Além disso, a Abvtex, a Organização Internacional do Trabalho (OIT) e a Associação Brasileira de Indústria Têxtil (Abit) fizeram uma parceria público-privada com foco nas oficinas de costura de migrantes. A ideia é capacitar 30 empresas, conscientizar sobre os direitos que os trabalhadores têm no Brasil e direcioná-los a serviços sociais, como creche e atendimento de saúde. “A intenção é melhorar a recepção que esse migrante tem e atuar na esfera que as nossas empresas não estão. Considero isso, fundamental para reduzir precarização do setor e uso do trabalho infantil”, afirma.
Na esfera do governo municipal, a Secretaria Municipal de Assistência e Desenvolvimento Social (Smads) lembra que o trabalho infantil na indústria têxtil é uma área de atenção, mas reforça que não tem acesso as oficinas. “Mesmo em denúncia só fazemos encaminhamento aos órgãos competentes. Alguns até pedem fazermos a fiscalização e dizemos que não podemos”, esclarece Nelson Alda Filho, coordenação de proteção social especial da Smads.
Profissionalização
A coordenadora de Práticas Empresariais e Políticas Públicas do Instituto Ethos, Sheila de Carvalho, lembra que a organização faz parte da rede empresarial pela aprendizagem para a erradicação do trabalho infantil, uma das metas do Objetivo 8 (Trabalho Decente e Crescimento Econômico), dos Objetivos de Desenvolvimento Sustentável da Organização das Nações Unidas (ONU).
“A intenção é capacitar as empresas para atuar em sua cadeia, reduzir números de trabalhadores infantis e colocar adolescentes de 14 aos 16 anos, que estavam nessa situação no programa de Aprendizagem, para que sejam contratados e tenha jornada justa e aprendizado”.

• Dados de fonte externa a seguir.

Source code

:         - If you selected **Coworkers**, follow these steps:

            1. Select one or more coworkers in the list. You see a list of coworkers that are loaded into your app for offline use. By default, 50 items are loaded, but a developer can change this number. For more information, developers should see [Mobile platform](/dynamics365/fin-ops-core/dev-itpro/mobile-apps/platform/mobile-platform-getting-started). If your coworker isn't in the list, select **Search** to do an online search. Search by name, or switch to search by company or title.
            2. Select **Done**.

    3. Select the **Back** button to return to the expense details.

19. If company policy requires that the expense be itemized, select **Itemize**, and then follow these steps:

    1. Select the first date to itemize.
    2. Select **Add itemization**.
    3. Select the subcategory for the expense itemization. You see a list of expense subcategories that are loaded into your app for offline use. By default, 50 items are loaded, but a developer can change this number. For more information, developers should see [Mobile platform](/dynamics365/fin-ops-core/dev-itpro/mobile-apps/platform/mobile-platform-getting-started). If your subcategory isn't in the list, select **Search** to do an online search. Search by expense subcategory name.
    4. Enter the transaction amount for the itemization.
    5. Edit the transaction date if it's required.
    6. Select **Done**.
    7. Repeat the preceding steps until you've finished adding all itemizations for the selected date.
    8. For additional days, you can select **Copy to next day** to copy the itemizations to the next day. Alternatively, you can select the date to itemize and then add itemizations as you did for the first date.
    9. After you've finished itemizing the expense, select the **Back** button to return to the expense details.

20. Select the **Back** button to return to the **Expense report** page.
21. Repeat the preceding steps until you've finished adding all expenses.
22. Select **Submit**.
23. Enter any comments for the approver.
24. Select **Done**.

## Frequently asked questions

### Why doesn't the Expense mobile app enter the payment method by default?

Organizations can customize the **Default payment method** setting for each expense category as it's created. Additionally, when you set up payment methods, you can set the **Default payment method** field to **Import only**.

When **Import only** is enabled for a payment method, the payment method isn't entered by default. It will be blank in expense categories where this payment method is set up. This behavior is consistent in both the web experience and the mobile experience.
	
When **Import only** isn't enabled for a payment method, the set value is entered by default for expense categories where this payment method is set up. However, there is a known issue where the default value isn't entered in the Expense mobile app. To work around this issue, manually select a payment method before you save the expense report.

Adolescentes a partir de 14 anos podem ser contratados pelas empresas como aprendizes. Crédito: Laila Julio
Para ela, a erradicação ao trabalho infantil possui desafios culturais, já que geralmente os filhos são explorados em negócios familiares ou junto com os pais. “Passa de pai para filho. Nessa estrutura, as crianças fazem parte do negócio, já que todos que dependem daquela renda se sentem compelidos a ajudar”, afirma. A situação que ocorre em São Paulo se repete no agreste de Pernambuco, segundo maior polo têxtil brasileiro, onde as alternativas são ainda mais escassas.
Tanto na capital paulistana quanto no interior pernambucano a informalidade e as confecções familiares são determinantes para a continuidade da exploração de crianças e adolescentes para o trabalho. Sheila avalia que, apesar da melhora do quadro nos últimos anos, a quebra de investimento para fiscalização e monitoramento de violações fragilizam a situação.
“Acreditamos que a oportunidade de fazer jovens ingressarem no trabalho por perspectiva mais educacional seja a aplicação de Lei de Aprendizagem, que não é corretamente praticada pelas empresas. Precisamos enfrentar também a informalidade e voltar a investir em fiscalização. Estamos apostando que essa construção de múltiplos atores seja eficaz para adotar essa prática. Caso consigamos implementar essas ações, almejamos alcançar a erradicação desse tipo de violação até 2030”.